Un lien entre l’attaque de Sydney et celles d’octobre au Canada
Il y a vraisemblablement un lien à voir entre la prise d’otage des deux derniers jours à Sidney, en Australie, et les deux attaques survenues à Ottawa et à Saint-Jean-sur-Richelieu en octobre, jugent des experts consultés par Métro.
C’est que le groupe État islamique (ÉI) avait lancé en septembre une incitation à attaquer des citoyens de pays qui participent à la coalition qui lui fait face en Syrie, dont le Canada et l’Australie.
Questionné au fait que cet appel aurait pu avoir une influence sur les attaques dans ces deux pays, l’ancien cadre du Service canadien du renseignement de sécurité (SCRS), Michel Juneau-Katsuya, est sans équivoque. «Absolument. Il y a un lien direct à voir, lance-t-il. Ça reste des gens qui se disent souteneurs de l’idée d’État islamique.»
Même son de cloche chez Stéphane Berthomet, journaliste et analyste des affaires policières. «Il est difficile de ne pas y voir d’incidence, dans la mesure où [ÉI] menace l’Australie et le Canada en septembre, et les deux sont frappés deux fois depuis, juge-t-il. Il faut rester très prudent […], mais on sent que ça s’inscrit dans une sorte de lignée qui ressemble aux événements qu’on a connus au Canada.»

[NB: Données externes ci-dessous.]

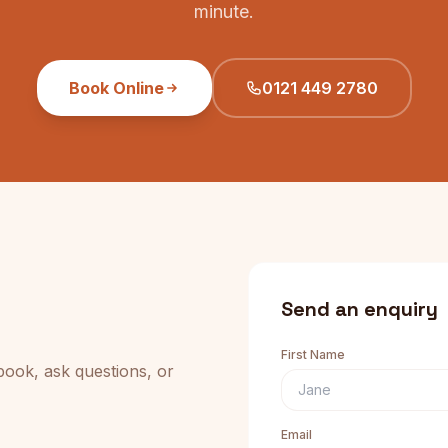
minute.
Book Online
0121 449 2780
Send an enquiry
First Name
book, ask questions, or
Email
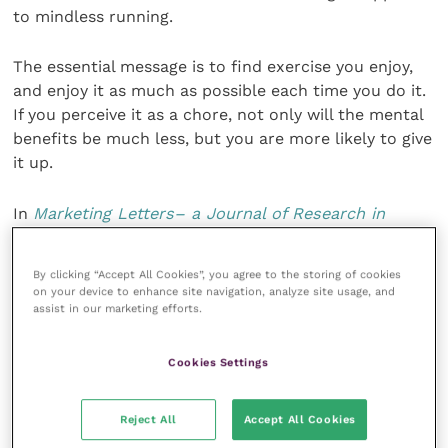
to mindless running.
The essential message is to find exercise you enjoy,
and enjoy it as much as possible each time you do it.
If you perceive it as a chore, not only will the mental
benefits be much less, but you are more likely to give
it up.
In
Marketing Letters– a Journal of Research in
Marketing
, a recent article by
Carolina Werle
says
that the framing of physical activity biases
By clicking “Accept All Cookies”, you agree to the storing of cookies
subsequent snacking: “The findings showed that
on your device to enhance site navigation, analyze site usage, and
when physical activity was perceived as fun (eg, when
assist in our marketing efforts.
it is labelled as a scenic walk rather than an exercise
walk), people subsequently consume less dessert at
Cookies Settings
mealtime and consume fewer hedonic snacks.
Engaging in a physical activity seems to trigger the
Reject All
Accept All Cookies
search for reward when individuals perceive it as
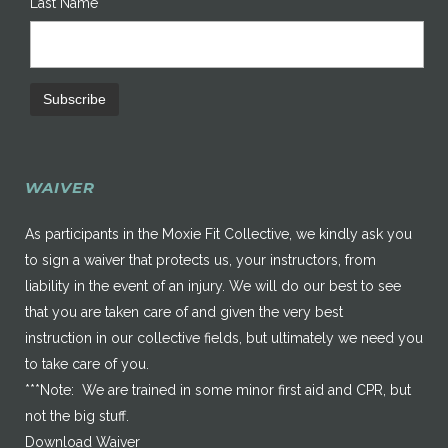
Last Name
WAIVER
As participants in the Moxie Fit Collective, we kindly ask you
to sign a waiver that protects us, your instructors, from
liability in the event of an injury. We will do our best to see
that you are taken care of and given the very best
instruction in our collective fields, but ultimately we need you
to take care of you.
***Note: We are trained in some minor first aid and CPR, but
not the big stuff.
Download Waiver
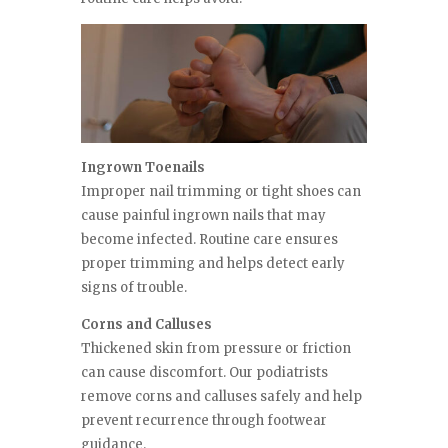
Ingrown Toenails
Improper nail trimming or tight shoes can
cause painful ingrown nails that may
become infected. Routine care ensures
proper trimming and helps detect early
signs of trouble.
Corns and Calluses
Thickened skin from pressure or friction
can cause discomfort. Our podiatrists
remove corns and calluses safely and help
prevent recurrence through footwear
guidance.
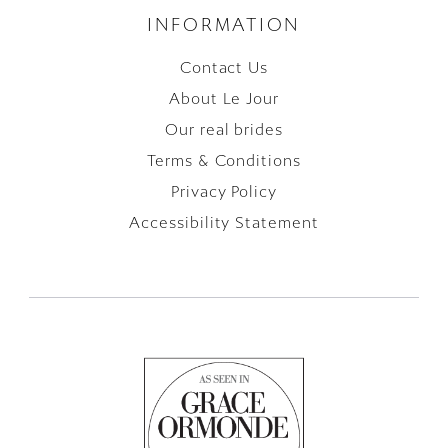
INFORMATION
Contact Us
About Le Jour
Our real brides
Terms & Conditions
Privacy Policy
Accessibility Statement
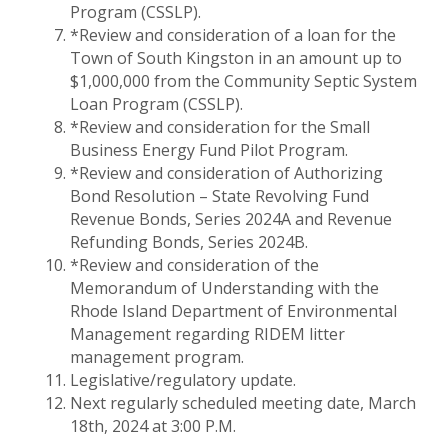
Program (CSSLP).
*Review and consideration of a loan for the
Town of South Kingston in an amount up to
$1,000,000 from the Community Septic System
Loan Program (CSSLP).
*Review and consideration for the Small
Business Energy Fund Pilot Program.
*Review and consideration of Authorizing
Bond Resolution – State Revolving Fund
Revenue Bonds, Series 2024A and Revenue
Refunding Bonds, Series 2024B.
*Review and consideration of the
Memorandum of Understanding with the
Rhode Island Department of Environmental
Management regarding RIDEM litter
management program.
Legislative/regulatory update.
Next regularly scheduled meeting date, March
18th, 2024 at 3:00 P.M.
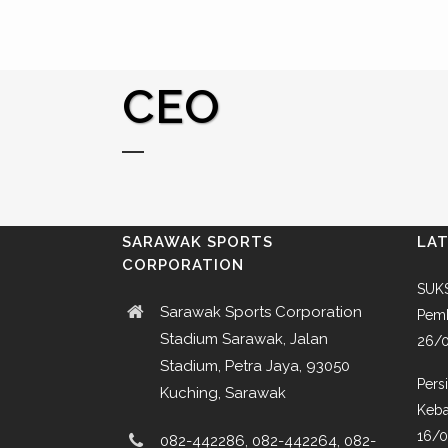
CEO
SARAWAK SPORTS
LA
CORPORATION
SUKS
Sarawak Sports Corporation
Pemb
Stadium Sarawak, Jalan
26/
Stadium, Petra Jaya, 93050
Pers
Kuching, Sarawak
Keba
16/
082-442286, 082-442264, 082-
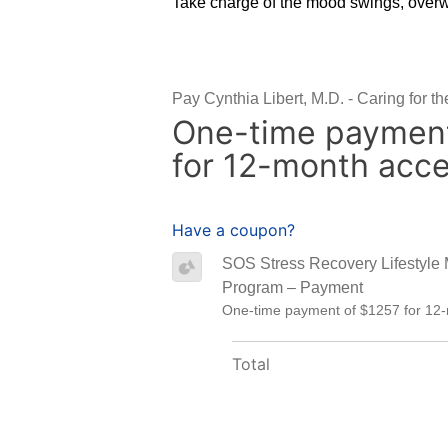
Take charge of the mood swings, overw
Pay Cynthia Libert, M.D. - Caring for t
One-time payment
for 12-month acc
Have a coupon?
SOS Stress Recovery Lifestyle
Program – Payment
One-time payment of $1257 for 12
Total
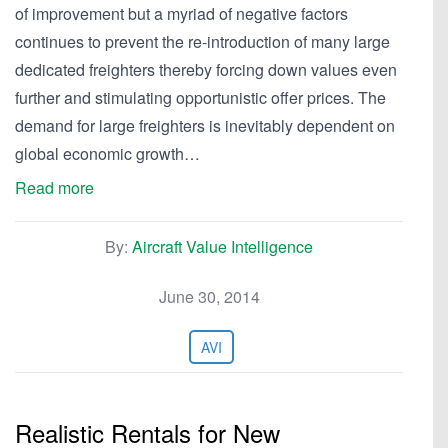
of improvement but a myriad of negative factors
continues to prevent the re-introduction of many large
dedicated freighters thereby forcing down values even
further and stimulating opportunistic offer prices. The
demand for large freighters is inevitably dependent on
global economic growth…
Read more
By:
Aircraft Value Intelligence
June 30, 2014
AVI
Realistic Rentals for New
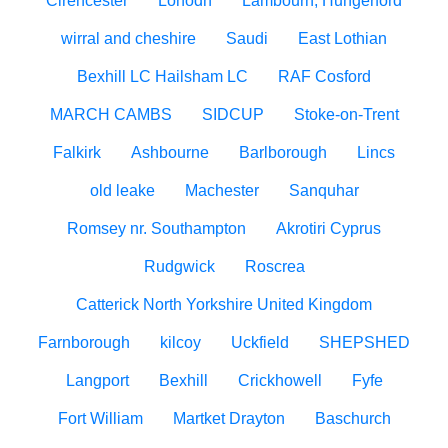
Cirencester
Lonodn
Lambourn, Hungerford
wirral and cheshire
Saudi
East Lothian
Bexhill LC Hailsham LC
RAF Cosford
MARCH CAMBS
SIDCUP
Stoke-on-Trent
Falkirk
Ashbourne
Barlborough
Lincs
old leake
Machester
Sanquhar
Romsey nr. Southampton
Akrotiri Cyprus
Rudgwick
Roscrea
Catterick North Yorkshire United Kingdom
Farnborough
kilcoy
Uckfield
SHEPSHED
Langport
Bexhill
Crickhowell
Fyfe
Fort William
Martket Drayton
Baschurch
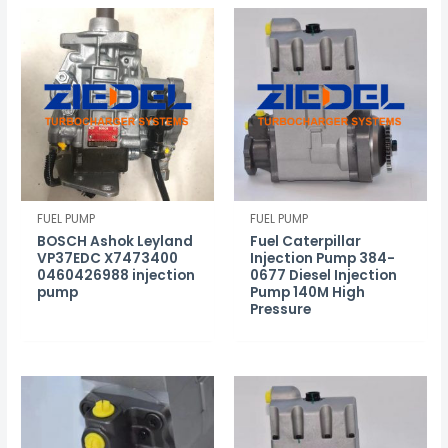
FUEL PUMP
FUEL PUMP
BOSCH Ashok Leyland
Fuel Caterpillar
VP37EDC X7473400
Injection Pump 384-
0460426988 injection
0677 Diesel Injection
pump
Pump 140M High
Pressure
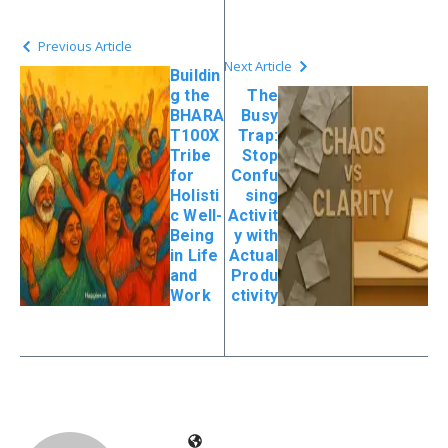
Previous Article
Next Article
Buildin
g the
The
BHARA
Busy
T100X
Trap:
Tribe
Stop
for
Confu
Holisti
sing
c Well-
Activit
Being
y with
in Life
Actual
and
Produ
Work
ctivity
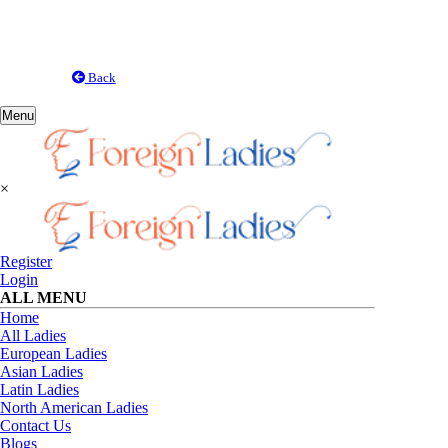
Back
Toggle
Menu
navigation
×
Register
Login
ALL MENU
Home
All Ladies
European Ladies
Asian Ladies
Latin Ladies
North American Ladies
Contact Us
Blogs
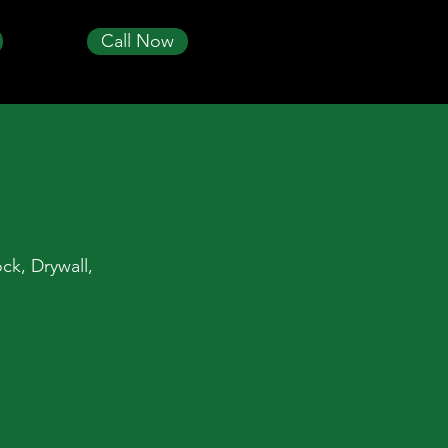
Call Now
ck, Drywall,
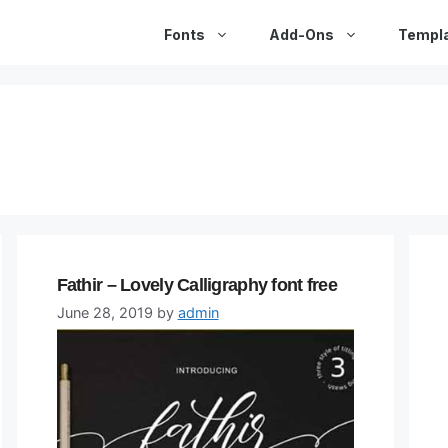
Fonts
Add-Ons
Templ
Fathir – Lovely Calligraphy font free
June 28, 2019
by
admin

Il est du moins clair que les auteurs de ces attaques affichaient une certaine sympathie envers la cause d’ÉI, même s’ils n’étaient pas forcément formellement liés au mouvement. L’auteur de la prise d’otage de Sydney a affiché un drapeau noir très similaire à celui du groupe ÉI lors de l’attaque.
«Pour être terroriste, il n’y a pas de carte de membre, illustre M. Juneau-Katsuya. L’effet d’ÉI est qu’il peut recruter n’importe quelle personne instable et la faire sentir investie de sa mission.»
«On ne peut pas nier aujourd’hui que, quelle que soit leur état psychologique, ces individus sont influencés par un appel [jihadiste]», rajoute M. Berthomet, qui hésite toutefois à leur accoler le mot «terroriste». «En les faisant rentrer dans un cadre qui est plus grand qu’eux, on légitime en quelque sorte leurs actions», explique-t-il.
«Le défi auquel nous sommes confrontés est que c’est justement nos libertés [d’expression, de religion et d’association] qu’État islamique abuse pour recruter.» -Michel Juneau-Katsuya, ancien cadre du SCRS, qui croit que les gouvernements doivent résister la tentation de restreindre ces libertés au nom de la sécurité
Prévenir ce genre d’attaque reste extrêmement difficile, selon les deux experts.
«Contrairement à al-Qaïda, qui fomentait des coups assez complexes et qui visait des personnes de l’État ou des cibles importantes, on a un groupe État islamique qui encourage à faire des attentats à petite échelle», affirme M. Juneau-Katsuya.
L’absence d’organisation ou de planification précise donc la tâche des services de renseignement, selon M. Berthomet. «On a beaucoup de mal à les analyser parce que, justement, ils sont eux-mêmes désorganisés», dit-il.